• **Stored data**:
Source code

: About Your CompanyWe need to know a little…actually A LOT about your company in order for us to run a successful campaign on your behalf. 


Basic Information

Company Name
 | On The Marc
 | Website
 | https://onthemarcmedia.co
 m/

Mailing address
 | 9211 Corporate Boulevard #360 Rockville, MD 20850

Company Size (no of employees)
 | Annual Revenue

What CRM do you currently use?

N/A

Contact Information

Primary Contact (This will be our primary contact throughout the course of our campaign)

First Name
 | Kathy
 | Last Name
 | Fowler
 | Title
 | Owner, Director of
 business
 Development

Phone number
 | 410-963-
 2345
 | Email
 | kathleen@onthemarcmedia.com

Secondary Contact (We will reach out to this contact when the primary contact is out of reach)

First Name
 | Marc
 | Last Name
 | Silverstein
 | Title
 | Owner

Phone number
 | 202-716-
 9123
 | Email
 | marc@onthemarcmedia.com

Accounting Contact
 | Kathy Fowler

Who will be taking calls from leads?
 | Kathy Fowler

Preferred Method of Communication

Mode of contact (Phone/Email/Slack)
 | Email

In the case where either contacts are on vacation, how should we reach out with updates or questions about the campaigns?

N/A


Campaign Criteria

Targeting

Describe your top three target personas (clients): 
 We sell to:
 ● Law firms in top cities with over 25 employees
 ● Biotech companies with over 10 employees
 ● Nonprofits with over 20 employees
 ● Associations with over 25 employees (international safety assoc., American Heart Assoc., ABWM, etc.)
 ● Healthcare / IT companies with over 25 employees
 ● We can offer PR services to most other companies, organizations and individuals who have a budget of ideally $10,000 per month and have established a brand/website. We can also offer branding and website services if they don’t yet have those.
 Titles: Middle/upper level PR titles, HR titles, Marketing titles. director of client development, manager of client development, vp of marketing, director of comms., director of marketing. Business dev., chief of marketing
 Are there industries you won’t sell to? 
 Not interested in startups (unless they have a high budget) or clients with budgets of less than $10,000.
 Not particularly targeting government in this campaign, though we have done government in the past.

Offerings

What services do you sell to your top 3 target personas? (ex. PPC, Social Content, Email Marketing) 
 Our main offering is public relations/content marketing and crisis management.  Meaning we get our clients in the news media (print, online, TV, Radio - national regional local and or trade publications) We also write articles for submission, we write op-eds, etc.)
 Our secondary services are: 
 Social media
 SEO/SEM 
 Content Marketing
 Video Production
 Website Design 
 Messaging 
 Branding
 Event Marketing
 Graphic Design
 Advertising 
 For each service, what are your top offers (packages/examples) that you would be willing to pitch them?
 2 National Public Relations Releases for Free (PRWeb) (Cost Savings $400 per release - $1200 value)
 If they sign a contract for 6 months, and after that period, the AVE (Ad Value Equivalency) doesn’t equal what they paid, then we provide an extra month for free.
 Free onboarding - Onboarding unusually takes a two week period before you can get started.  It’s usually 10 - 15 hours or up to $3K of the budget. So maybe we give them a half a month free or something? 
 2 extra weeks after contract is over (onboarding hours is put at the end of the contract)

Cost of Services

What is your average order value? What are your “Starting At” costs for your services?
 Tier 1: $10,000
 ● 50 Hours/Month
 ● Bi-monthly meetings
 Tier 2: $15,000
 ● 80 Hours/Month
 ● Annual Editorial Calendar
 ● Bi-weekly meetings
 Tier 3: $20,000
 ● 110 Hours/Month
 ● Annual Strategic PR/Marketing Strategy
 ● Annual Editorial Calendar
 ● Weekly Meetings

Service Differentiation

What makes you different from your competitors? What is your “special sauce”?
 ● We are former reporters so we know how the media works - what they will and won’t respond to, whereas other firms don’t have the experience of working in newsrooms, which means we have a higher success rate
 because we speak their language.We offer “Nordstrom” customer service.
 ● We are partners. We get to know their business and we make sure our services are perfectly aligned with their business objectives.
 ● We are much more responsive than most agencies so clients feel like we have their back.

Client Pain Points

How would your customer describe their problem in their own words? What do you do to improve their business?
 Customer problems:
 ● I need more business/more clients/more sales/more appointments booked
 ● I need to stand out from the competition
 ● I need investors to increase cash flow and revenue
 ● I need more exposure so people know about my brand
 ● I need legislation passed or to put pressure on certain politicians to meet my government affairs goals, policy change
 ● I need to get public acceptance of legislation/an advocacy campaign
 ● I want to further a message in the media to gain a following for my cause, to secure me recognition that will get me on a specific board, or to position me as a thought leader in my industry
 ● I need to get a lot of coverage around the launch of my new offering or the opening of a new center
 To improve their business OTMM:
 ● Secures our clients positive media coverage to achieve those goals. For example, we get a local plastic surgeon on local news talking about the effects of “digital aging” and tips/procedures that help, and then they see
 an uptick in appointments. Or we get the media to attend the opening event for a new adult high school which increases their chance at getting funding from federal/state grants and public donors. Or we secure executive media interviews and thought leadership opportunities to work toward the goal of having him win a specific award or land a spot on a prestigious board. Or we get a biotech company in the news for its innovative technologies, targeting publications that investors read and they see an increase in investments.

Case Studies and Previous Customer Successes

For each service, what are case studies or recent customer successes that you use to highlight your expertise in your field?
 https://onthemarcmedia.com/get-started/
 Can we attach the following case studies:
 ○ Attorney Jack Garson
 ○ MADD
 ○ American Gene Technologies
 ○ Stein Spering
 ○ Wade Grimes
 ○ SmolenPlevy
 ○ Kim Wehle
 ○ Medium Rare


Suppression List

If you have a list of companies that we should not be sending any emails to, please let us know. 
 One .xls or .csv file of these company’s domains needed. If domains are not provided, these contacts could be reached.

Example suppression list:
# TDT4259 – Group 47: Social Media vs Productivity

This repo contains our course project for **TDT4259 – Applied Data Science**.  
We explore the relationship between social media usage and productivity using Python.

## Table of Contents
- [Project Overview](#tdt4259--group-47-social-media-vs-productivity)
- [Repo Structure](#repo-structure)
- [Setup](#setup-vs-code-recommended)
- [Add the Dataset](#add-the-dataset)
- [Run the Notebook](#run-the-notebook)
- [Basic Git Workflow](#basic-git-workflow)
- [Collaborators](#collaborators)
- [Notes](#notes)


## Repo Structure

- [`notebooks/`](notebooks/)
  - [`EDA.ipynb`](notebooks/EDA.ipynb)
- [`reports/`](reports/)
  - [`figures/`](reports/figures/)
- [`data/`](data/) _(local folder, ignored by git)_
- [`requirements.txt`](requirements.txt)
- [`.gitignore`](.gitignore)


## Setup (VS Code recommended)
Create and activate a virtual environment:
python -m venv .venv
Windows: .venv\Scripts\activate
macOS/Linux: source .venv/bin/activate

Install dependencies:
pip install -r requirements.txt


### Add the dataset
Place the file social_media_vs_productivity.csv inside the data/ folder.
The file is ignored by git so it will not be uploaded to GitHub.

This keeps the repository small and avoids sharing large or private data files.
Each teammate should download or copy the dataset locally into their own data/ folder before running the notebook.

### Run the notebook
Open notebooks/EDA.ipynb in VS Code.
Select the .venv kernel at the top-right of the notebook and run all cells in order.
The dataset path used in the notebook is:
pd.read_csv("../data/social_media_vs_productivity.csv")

• **Description of the task**: Please copy each line from the material above in which the string "increase" appears.

• **Response area**:
 ● I need investors to increase cash flow and revenue
 an uptick in appointments. Or we get the media to attend the opening event for a new adult high school which increases their chance at getting funding from federal/state grants and public donors. Or we secure executive media interviews and thought leadership opportunities to work toward the goal of having him win a specific award or land a spot on a prestigious board. Or we get a biotech company in the news for its innovative technologies, targeting publications that investors read and they see an increase in investments.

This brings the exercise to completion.